Now I finally know what all my talk about "change and flow", "letting go" or "losing" was all about. It feels almost like a little realization of Buddha Dharma... But didn't I know all this right from the start?
I build a little shag on the moat where I live around New Year's. I build a floor from railroad ties and boards and have 18 tatamis covering it, quite a lot of space for Zazen and Kinhin and the breakfast chats afterwards. And with a transparent plastic roof also warmer and drier than before! Of course I know that this shag won't stand there forever. Sooner or later it will be removed by the park authorities, but now that I have build it, I have already become attached. I was not so worried about having to move out of the park when I was still living in the tent, but now, especially as the Soccer World Cup is approaching, I doubt that I will get away with this monument here sitting in the center of the city. I already lost my virtual "home"page, and it will be only a question of time when I will lose my real "homeless" home.

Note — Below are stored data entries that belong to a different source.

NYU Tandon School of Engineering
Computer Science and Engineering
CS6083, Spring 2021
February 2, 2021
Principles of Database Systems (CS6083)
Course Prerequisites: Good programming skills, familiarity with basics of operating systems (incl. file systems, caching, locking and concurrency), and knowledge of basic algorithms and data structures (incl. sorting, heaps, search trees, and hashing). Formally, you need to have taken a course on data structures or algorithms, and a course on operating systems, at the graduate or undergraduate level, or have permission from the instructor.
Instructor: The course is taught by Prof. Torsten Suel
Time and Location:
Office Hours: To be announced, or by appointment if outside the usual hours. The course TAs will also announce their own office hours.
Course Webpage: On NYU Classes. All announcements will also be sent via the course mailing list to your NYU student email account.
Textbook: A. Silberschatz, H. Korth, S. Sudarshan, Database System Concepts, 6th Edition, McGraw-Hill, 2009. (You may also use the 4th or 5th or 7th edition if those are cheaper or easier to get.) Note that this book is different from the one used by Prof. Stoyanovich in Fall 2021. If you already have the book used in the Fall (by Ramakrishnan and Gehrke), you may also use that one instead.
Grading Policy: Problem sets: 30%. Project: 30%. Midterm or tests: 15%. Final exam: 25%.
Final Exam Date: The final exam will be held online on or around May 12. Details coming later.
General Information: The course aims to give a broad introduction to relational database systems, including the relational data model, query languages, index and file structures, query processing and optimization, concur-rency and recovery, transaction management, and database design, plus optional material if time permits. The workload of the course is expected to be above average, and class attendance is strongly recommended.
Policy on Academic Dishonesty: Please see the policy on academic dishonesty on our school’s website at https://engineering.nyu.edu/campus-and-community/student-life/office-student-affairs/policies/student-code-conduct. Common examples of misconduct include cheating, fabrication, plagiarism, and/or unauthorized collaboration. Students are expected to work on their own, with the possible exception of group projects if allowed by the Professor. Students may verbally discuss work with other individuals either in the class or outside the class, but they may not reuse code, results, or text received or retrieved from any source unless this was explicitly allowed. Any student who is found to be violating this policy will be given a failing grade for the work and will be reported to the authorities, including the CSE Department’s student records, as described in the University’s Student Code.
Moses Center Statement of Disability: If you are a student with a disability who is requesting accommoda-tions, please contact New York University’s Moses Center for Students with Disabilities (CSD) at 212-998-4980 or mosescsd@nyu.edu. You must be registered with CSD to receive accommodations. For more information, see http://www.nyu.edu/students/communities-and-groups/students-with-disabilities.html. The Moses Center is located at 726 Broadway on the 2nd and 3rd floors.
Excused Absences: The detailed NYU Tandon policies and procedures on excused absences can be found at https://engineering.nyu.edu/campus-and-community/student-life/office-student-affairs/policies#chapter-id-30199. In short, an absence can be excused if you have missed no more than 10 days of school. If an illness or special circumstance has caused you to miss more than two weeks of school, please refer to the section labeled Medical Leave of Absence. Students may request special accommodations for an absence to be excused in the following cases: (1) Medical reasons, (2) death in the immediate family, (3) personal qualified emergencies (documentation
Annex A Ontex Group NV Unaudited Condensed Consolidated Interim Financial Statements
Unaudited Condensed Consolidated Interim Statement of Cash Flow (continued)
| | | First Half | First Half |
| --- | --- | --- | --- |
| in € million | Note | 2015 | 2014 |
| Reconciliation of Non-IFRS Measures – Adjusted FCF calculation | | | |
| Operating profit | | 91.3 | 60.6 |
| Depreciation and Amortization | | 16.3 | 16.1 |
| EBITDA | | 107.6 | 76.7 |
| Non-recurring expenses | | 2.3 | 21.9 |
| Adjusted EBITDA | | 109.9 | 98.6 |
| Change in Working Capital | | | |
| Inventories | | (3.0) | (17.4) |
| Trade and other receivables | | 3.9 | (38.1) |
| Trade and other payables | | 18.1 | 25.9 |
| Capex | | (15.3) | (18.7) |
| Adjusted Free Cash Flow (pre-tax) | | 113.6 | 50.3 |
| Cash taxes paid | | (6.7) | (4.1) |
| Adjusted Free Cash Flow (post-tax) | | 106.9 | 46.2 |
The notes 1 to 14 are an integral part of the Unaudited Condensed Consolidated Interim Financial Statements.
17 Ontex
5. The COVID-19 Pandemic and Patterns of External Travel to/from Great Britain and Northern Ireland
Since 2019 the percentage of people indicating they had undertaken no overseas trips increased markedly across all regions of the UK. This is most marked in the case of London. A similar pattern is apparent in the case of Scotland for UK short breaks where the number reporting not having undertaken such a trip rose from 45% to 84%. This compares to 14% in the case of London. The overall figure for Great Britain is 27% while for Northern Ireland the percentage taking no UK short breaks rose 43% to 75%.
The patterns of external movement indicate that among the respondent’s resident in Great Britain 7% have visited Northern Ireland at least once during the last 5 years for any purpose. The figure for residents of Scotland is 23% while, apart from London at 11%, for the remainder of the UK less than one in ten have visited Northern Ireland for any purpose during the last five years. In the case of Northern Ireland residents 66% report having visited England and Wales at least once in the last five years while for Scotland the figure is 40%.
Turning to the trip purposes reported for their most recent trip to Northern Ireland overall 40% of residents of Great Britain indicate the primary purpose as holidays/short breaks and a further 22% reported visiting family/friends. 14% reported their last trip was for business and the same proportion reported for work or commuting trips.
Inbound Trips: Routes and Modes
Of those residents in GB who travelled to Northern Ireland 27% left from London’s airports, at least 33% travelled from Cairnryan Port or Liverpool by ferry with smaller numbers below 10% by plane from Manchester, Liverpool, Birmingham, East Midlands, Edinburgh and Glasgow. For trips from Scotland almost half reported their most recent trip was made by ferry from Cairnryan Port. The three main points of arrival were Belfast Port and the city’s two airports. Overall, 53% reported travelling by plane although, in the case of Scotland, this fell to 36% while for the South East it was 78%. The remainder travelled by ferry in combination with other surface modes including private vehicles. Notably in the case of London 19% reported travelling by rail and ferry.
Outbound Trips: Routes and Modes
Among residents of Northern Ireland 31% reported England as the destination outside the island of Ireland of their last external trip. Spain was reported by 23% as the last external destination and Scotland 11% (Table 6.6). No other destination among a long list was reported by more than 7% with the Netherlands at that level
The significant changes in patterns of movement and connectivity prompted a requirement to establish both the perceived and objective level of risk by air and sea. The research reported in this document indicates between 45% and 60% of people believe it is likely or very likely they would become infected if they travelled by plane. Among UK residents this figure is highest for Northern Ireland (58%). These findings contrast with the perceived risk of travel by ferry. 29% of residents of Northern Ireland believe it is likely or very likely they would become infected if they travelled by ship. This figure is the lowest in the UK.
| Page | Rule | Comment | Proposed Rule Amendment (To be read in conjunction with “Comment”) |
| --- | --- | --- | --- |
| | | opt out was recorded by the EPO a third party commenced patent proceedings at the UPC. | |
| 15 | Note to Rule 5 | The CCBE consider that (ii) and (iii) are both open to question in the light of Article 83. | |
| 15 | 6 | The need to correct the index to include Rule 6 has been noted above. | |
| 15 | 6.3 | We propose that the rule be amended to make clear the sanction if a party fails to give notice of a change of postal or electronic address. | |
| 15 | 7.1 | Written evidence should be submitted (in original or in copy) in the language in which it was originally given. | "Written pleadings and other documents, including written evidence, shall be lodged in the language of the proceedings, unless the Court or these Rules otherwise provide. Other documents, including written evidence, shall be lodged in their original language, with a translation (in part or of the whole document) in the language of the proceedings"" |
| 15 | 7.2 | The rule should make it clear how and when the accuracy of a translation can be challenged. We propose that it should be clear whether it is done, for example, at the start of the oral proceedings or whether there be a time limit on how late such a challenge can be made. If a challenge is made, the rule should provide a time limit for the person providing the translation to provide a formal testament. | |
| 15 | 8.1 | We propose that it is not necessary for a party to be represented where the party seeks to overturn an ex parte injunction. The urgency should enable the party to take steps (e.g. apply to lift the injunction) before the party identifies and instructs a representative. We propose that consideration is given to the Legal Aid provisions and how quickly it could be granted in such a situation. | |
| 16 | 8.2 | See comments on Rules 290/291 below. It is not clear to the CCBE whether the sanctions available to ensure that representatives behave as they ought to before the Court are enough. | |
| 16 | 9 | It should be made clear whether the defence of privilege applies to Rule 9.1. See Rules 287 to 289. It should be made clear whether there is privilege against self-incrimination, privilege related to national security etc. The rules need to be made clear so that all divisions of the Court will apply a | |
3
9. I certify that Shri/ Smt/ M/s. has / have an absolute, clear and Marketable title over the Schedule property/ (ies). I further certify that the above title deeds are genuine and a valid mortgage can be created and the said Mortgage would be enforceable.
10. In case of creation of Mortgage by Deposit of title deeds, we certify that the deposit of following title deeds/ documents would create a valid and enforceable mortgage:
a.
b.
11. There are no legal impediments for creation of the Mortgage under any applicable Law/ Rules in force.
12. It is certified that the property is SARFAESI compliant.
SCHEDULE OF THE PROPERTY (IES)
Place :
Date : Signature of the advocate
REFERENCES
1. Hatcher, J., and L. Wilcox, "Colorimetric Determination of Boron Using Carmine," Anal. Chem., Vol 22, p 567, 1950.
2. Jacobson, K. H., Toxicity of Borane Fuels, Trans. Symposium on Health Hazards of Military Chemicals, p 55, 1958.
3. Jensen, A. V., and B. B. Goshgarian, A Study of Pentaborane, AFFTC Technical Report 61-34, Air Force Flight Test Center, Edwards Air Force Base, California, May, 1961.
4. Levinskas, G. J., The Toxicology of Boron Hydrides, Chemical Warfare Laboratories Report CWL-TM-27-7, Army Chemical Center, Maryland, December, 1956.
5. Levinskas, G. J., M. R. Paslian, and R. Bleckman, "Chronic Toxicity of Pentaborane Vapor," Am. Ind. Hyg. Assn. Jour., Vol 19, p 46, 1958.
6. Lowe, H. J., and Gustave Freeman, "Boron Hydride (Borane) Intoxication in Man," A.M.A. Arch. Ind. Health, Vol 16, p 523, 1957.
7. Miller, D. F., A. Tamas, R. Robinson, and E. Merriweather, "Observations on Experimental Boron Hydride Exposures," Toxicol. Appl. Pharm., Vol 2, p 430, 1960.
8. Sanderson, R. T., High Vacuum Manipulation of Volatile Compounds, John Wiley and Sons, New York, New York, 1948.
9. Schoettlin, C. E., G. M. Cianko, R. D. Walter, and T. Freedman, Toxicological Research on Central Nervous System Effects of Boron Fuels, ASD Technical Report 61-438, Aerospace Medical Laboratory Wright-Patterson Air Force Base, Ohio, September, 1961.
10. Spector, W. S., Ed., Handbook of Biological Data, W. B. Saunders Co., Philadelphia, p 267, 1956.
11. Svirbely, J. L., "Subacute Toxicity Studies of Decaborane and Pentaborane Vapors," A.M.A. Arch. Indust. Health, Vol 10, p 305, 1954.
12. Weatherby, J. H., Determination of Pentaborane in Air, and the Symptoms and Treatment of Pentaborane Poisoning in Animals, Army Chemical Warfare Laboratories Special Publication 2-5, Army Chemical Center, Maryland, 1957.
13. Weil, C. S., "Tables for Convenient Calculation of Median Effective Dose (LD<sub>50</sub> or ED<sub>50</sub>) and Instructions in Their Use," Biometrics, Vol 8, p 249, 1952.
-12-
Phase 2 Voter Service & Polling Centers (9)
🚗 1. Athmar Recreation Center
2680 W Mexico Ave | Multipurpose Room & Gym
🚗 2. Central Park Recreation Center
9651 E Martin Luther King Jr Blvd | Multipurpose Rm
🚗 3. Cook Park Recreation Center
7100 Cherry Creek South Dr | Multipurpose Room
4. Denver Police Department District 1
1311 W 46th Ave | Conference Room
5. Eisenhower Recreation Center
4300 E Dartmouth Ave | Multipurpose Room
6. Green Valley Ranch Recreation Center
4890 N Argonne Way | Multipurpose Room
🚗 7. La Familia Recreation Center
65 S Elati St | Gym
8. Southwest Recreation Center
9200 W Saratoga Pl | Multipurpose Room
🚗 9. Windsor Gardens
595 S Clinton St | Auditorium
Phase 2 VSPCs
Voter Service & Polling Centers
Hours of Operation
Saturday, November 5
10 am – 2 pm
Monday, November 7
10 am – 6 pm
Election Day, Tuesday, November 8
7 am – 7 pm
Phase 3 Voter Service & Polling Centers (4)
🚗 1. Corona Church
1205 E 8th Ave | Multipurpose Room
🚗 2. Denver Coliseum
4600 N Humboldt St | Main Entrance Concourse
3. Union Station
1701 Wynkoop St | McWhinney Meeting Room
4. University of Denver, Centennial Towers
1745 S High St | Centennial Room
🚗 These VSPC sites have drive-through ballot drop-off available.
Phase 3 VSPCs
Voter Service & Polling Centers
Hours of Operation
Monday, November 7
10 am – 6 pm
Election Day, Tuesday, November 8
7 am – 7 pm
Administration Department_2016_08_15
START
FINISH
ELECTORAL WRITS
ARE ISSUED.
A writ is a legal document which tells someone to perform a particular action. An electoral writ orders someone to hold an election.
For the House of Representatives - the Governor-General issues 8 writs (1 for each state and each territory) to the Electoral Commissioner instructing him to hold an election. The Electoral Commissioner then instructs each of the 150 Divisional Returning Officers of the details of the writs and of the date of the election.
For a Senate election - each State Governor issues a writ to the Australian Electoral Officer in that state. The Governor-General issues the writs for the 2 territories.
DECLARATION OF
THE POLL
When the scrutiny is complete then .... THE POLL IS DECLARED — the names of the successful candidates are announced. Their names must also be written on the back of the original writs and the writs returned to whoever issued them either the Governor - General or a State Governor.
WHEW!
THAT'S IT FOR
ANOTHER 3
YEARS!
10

I know it, but I hate it. Shakyamuni Buddha tought that even his own teaching will not last forever. The essence of the teaching will be forgotten first, and gradually people will start to imitate only the outside form of what is considered to be "Buddhism". 2500 years ago, Shakyamuni already prophesized the present state of Buddhism: People dressing up as priests, going through the movements of "Buddhist" rituals and services. And, according to the Buddha, even this skin-deep Buddhism will one day disappear tracelessly... how then can I possibly complain about those four months work having disappeared in cyber space? It is nothing. Buddhism is disappearing. Let us use the present moment to create just one more picture of a new Buddhism of flow and change.